Hidden Objects
story by Donna Hecker & photography by Talitha Schroeder
While testing our King Cake and its partner the French Galette des Roi, we decided to catalog the interesting phenomenon of foods containing hidden objects, thankfully none of which involve files or razor blades.
Both the New Orleans-style King Cake and the French Galette des Roi are traditional for Epiphany, but the King Cake enjoys an encore on Mardi Gras. In either, the hidden object is called a fève, usually the figurine of a baby representing the Christ child or a bean as a stand-in. A crown is awarded to the person whose portion contains the fève.
Tiny porcelain “Frozen Charlotte” dolls became popular during the Victorian era and were often substituted for the babies in King Cakes, before making their way into Charlotte Russe, having its own heyday at the time. They shared a name but not a history as the dolls were the namesake of an underdressed poetic heroine who froze on her way to a ball.
Also from the British Isles, it was traditional for families to hide a sixpence coin in their Christmas puddings, conveying good luck to the person whose portion contained it.
On the other side of the Irish Sea, colcannon was linked to Samhain (aka Halloween aka harvest festival.) It was originally made with cabbage only; the Irish happily added potatoes when they became available. Eventually the cabbage was replaced or accompanied by kale. Various trinkets were embedded in the dish – coins for wealth or rags for poverty; a button meant a bachelor would stay that way, a thimble predicted a spinster, and a ring heralded a wedding. The same items might be baked into barmbrack too – another Halloween favorite in Ireland – portending similar outcomes.
Sometimes the hidden object is edible. The fève in a Galette des Roi might be a whole almond. An almond also makes an appearance in a Scandinavian rice pudding (Risalamande), another Christmas favorite. It’s made with chopped almonds and whipped cream and served with a warm cherry sauce. A prize is awarded to the person who finds the whole almond. Some families joke that the winner keeps it a secret by hiding the almond in their cheek until all the pudding is gone.
It’s not always food that hides a surprise. We remember a night at Holly Hill Inn when a young man ordered a champagne toast for his table of six and asked us to drop an engagement ring in his girlfriend’s glass. In retrospect, it probably wasn’t the brightest idea but no one went to the ER and the stunt was a success.

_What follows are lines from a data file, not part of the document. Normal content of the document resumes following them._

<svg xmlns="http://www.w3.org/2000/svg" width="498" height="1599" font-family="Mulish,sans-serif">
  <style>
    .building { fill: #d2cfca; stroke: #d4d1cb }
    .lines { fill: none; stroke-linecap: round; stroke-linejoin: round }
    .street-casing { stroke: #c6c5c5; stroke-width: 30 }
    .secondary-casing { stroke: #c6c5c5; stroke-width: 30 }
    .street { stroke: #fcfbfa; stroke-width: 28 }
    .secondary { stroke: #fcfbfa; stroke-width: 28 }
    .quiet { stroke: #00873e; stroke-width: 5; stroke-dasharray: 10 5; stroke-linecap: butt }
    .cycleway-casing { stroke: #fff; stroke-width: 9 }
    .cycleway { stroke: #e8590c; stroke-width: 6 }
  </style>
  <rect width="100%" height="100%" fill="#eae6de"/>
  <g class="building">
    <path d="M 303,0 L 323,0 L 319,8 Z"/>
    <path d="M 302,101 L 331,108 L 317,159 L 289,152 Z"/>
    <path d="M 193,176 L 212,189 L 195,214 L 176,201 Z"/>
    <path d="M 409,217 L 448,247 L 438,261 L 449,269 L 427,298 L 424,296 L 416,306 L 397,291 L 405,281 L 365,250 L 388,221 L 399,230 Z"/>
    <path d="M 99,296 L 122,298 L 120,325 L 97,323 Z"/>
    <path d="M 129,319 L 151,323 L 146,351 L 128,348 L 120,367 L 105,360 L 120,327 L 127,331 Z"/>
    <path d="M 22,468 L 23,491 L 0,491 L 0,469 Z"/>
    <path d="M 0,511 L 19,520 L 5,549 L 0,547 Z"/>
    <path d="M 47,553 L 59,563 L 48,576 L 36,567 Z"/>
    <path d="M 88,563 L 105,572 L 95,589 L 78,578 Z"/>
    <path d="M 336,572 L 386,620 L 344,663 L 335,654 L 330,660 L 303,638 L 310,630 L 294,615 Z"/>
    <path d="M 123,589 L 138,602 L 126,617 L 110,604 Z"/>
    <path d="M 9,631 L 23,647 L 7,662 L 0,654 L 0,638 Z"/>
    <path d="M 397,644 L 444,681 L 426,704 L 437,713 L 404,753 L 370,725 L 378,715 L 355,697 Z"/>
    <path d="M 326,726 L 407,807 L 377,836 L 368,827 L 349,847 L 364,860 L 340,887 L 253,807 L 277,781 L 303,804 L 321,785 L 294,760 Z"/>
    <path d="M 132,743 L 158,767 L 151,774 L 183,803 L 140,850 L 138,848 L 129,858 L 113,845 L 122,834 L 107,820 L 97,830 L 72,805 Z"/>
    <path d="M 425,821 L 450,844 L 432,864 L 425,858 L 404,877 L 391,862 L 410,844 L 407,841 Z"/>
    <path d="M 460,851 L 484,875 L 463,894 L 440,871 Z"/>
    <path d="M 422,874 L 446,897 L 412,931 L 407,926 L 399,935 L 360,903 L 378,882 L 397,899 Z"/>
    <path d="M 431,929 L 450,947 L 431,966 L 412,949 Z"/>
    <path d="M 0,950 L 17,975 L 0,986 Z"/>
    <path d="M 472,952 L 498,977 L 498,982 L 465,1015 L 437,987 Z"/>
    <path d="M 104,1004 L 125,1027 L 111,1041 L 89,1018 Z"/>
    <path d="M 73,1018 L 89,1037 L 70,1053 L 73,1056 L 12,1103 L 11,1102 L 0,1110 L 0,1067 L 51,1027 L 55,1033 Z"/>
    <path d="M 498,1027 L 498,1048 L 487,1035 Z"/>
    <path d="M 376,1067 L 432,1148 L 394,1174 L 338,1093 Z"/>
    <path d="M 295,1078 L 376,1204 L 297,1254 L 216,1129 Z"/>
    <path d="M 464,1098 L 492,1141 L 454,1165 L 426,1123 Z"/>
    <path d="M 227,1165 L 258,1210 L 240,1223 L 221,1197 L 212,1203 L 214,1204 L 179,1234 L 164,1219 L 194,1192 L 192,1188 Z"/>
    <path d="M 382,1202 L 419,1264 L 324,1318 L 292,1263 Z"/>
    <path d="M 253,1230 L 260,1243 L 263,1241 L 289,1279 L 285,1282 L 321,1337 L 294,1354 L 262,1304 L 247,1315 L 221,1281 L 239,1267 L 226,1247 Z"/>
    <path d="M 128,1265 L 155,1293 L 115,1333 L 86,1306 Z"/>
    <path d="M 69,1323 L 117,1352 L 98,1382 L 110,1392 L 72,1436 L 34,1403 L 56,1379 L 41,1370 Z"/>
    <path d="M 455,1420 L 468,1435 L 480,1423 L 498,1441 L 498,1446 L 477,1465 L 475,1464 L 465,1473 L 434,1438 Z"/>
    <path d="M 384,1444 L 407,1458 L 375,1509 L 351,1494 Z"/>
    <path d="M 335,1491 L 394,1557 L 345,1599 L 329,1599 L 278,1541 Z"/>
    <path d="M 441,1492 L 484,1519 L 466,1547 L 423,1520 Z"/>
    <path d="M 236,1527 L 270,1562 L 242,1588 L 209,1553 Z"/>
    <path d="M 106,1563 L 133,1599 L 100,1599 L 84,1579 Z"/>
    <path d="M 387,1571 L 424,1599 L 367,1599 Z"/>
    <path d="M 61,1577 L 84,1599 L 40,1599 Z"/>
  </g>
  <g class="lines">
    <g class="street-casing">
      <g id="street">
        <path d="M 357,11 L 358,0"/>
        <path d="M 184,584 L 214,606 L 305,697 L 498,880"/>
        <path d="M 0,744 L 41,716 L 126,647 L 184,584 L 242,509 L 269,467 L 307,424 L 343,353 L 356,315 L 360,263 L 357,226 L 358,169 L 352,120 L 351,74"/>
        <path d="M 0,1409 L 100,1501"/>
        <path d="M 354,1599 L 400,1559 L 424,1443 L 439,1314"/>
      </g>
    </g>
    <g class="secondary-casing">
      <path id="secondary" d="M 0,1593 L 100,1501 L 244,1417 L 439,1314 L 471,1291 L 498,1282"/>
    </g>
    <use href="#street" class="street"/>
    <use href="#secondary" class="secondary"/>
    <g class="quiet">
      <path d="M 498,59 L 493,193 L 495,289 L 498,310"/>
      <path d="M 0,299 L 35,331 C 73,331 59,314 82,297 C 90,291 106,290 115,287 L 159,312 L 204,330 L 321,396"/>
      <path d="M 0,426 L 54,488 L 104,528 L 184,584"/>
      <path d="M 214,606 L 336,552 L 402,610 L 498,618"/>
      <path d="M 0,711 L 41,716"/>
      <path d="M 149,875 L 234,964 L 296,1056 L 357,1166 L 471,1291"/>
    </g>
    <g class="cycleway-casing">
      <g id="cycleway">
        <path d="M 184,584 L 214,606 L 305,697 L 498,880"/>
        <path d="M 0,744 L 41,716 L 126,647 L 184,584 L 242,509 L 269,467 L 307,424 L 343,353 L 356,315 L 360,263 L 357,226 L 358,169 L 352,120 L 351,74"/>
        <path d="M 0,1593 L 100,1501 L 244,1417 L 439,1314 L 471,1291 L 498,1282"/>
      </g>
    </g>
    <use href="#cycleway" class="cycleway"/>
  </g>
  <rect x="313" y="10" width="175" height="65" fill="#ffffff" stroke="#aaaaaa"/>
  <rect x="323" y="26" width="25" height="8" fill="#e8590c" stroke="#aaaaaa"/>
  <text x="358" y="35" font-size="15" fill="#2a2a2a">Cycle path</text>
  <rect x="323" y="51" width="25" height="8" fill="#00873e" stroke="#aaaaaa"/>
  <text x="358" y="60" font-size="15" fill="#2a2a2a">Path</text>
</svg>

And we’d be remiss if we omitted that most uniquely American icon – the fortune cookie, which is actually thought to have originated in Japan, was reproduced in California by Japanese family-owned chop suey joints, then popularized by West Coast Chinese restaurants before proliferating across the US as GIs returning from WWII by way of San Francisco demanded to know why their hometown Chinese restaurants didn’t have them.